An interactive website (with limited functionality): na-bits.herokuapp.com

A Python API (with complete functionality): This repository

To know more: Read the blog post

Screens

Usage

All the libraries have a uniform calling style:

Instantiate the class (C)
Perform calculation using the given method (method())
Answer is available in C.sol
Visualize the answer using C.visualize()
An example for each module is given files: example-<module>-<name>.py

Module	Class `C`	`method()`
1	F	find_zeroes()
2	Solver	find_solution()
3	Points	interpolate()
4	Diff_F	differentiate()
5	Int_F	integrate()
6	DE (IVP)	init_ivp(), solve_ivp()
6	DE (BVP)	init_bvp(), solve_bvp()

Docs

1. Finding zeroes

Use this module to find zeroes for any function you like!
visualizations available
A working example is provdided in example-1-find-zeroes.py

Parameters:

initial (string): comma seperated list of values for the initial parameters
method (string): one of ["bisection", "regula-falsi", "secant", "newton"]
tol (float): acceptable tolerance level
stopmode (string): one of ["abs", "rel", "func"] Stopping criterion for any method
- "abs": Use absolute error to terminate i.e terminate when: $| x_{n} - x_{n-1} | < tol$
- "rel": Use relative error to terminate i.e terminate when: $| \frac{x_{n} - x_{n-1}}{x_{n-1}} | < tol$
- "func": Use the given function to terminate i.e terminate when: $| f(x_{n}) | < tol$

2. Solving linear equations

Use this module to solve arbitrarily large linear equations numerically!
visualizations not available
A working example is provdided in example-2-solve-lineq.py

Parameters:

method (string): one of ["exact", "gauss-elim", "jacobi", "gauss-seidel"]
x0 (list): Initial solution estimate (dimensions must be same as that of b)
tol (float): acceptable tolerance level
norm (string): one of ["1", "2", "inf", "frobenius"] Matrix norm to be used
- "1": Maximum over the row sum of absolute values
- "inf": Maximum over the column sum of absolute values
- "2": Maximum absolute value in the entire matrix
- "frobenius": sqrt of the squared sum of all values in the matrix

3. Polynomial interpolation

Use this module to interpolate from an existing table of data using polynomials
visualizations available
A working example is provdided in example-3-interpolate.py

Parameters:

None

4. Numerical Differentiation

Use this module to numerically differentiate a given function
visualizations available
A working example is provdided in example-4-differentiate.py

Parameters:

method (string): one of ["forward", "central", "backward"]
x (float): Point at which to differentiate
order (int): Order of differentiation (how many times to differentiate)
h (float): change in x (approximation of the limit definition)

5. Numerical Integration

Use this module to numerically integrate a given function
visualizations available
A working example is provdided in example-5-integrate.py

Parameters:

method (string): one of ["trap", "simp", "simp_3/8", "gauss_legendre"] Method to use
- "trap": Use the trapezoid rule
- "simp": Use Simpson's rule (requires 2k+1 points)
- "simp": Use Simpson's 3/8 rule (requires 3k+1 points)
- "gauss_legendre": Use the Gauss Legendre method
from_ (float): Point from which to integrate
to_ (float): Point till which to integrate
num_pts (string): number of points to use (between from_ and to_)
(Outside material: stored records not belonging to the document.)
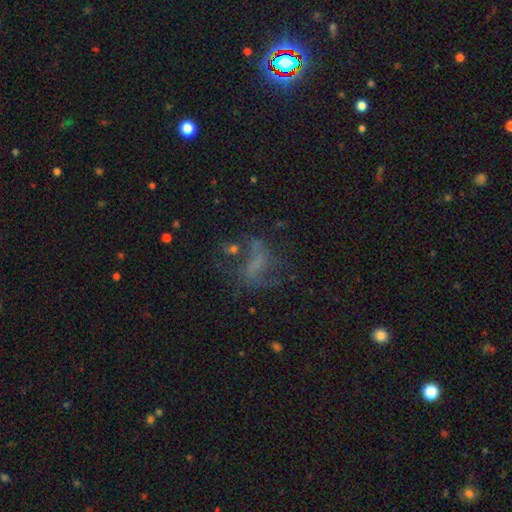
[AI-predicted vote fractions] This is marginally a featured or disk galaxy (40%). Merging: possibly none (49%).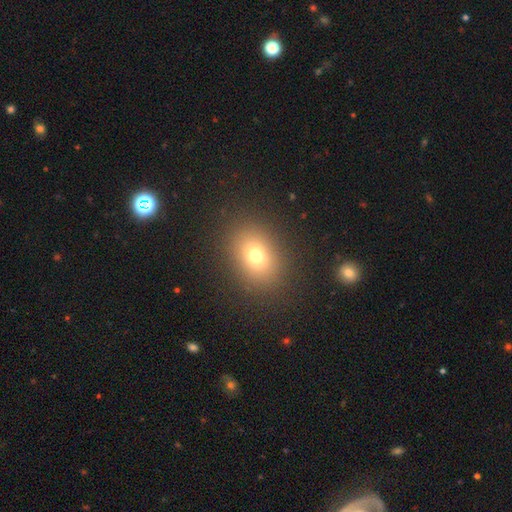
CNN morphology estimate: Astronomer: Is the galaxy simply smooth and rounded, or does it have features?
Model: smooth — 71%.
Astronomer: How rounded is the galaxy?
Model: in between — 53% (runner-up: round, 46%).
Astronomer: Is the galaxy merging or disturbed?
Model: none — 86%.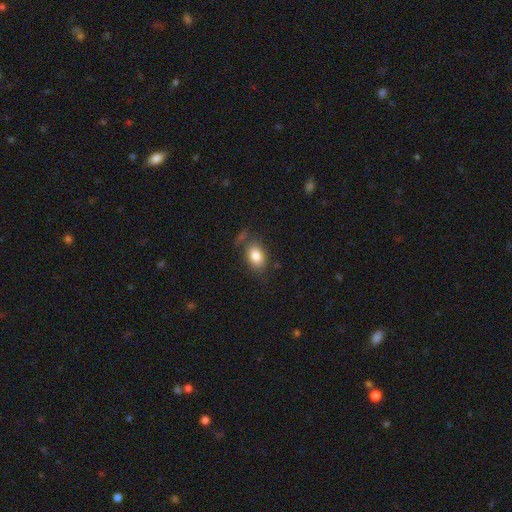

6. Solving Differential Equations

Use this module to solve first order Differential equations
visualizations available
A working example is provdided in example-6-diff-eq.py

6.1 Initial Value Problems

solve any first order Initial Value problems
The initial conditions need to be specified using the init_ivp() method
It is solved using the solve_ivp() method
A working example is provdided in example-6-diff-eq-ivp.py

Parameters:

method (string): one of ['euler', 'modified-euler', 'adaptive-euler', 'runge-kutta-4', 'adam-bashforth-2', 'adam-bashforth-3', 'adam-bashforth-4', 'adam-bashforth-pc', 'milne-pc', 'adam-milne-pc'] Method to use for numerical solutions
- Single step methods:
  - "euler": Euler's method (equivalent to a first order Taylor series approximation)
  - "modified-euler": Modified euler's method (equivalent to Runge Kutta of order 2)
  - "runge-kutta-4": 4th order Runge Kutta method (the best single step method of those implemented)
  - "adaptive-euler": An adaptive version of Modified euler's method that sets the step size h automatically according to the specified tolerance (tol parameter)
  NOTE: The tolerance parameter indicates the local truncation error
- multi step methods (explicit):
  - "adam-bashforth-2": 2nd order adam-bashforth method (Uses a 1st order polynomial for approximations)
  - "adam-bashforth-3": 3nd order adam-bashforth method (Uses a 2st order polynomial for approximations)
  - "adam-bashforth-4": 4nd order adam-bashforth method (Uses a 3rd order polynomial for approximations)
NOTE: All initial points required for the polynomials are approximated using Euler's method
- Predictor corrector methods:
  - "adam-bashforth-pc": Uses 4th order adam-bashforth polynomials for the predictor and corrector
  - "milne-pc": Uses 4th order milne polynomials for the predictor and corrector
  - "adam-bashforth-pc": Uses 4th order adam-bashforth polynomials for the predictor and corrector, applies the predictor repeatedly till convergence (requires a tol parameter)
  NOTE: The tolerance parameter indicates the convergence criterion for the predictor equation
h (float): Step size to use
tols (float): A tolerance parameter, only used in adaptive-euler and adam-milne-pc
interval (tuple): The interval in which to solve

NOTE: The left endpoint of the interval must be same as x0 ( from the initial condition )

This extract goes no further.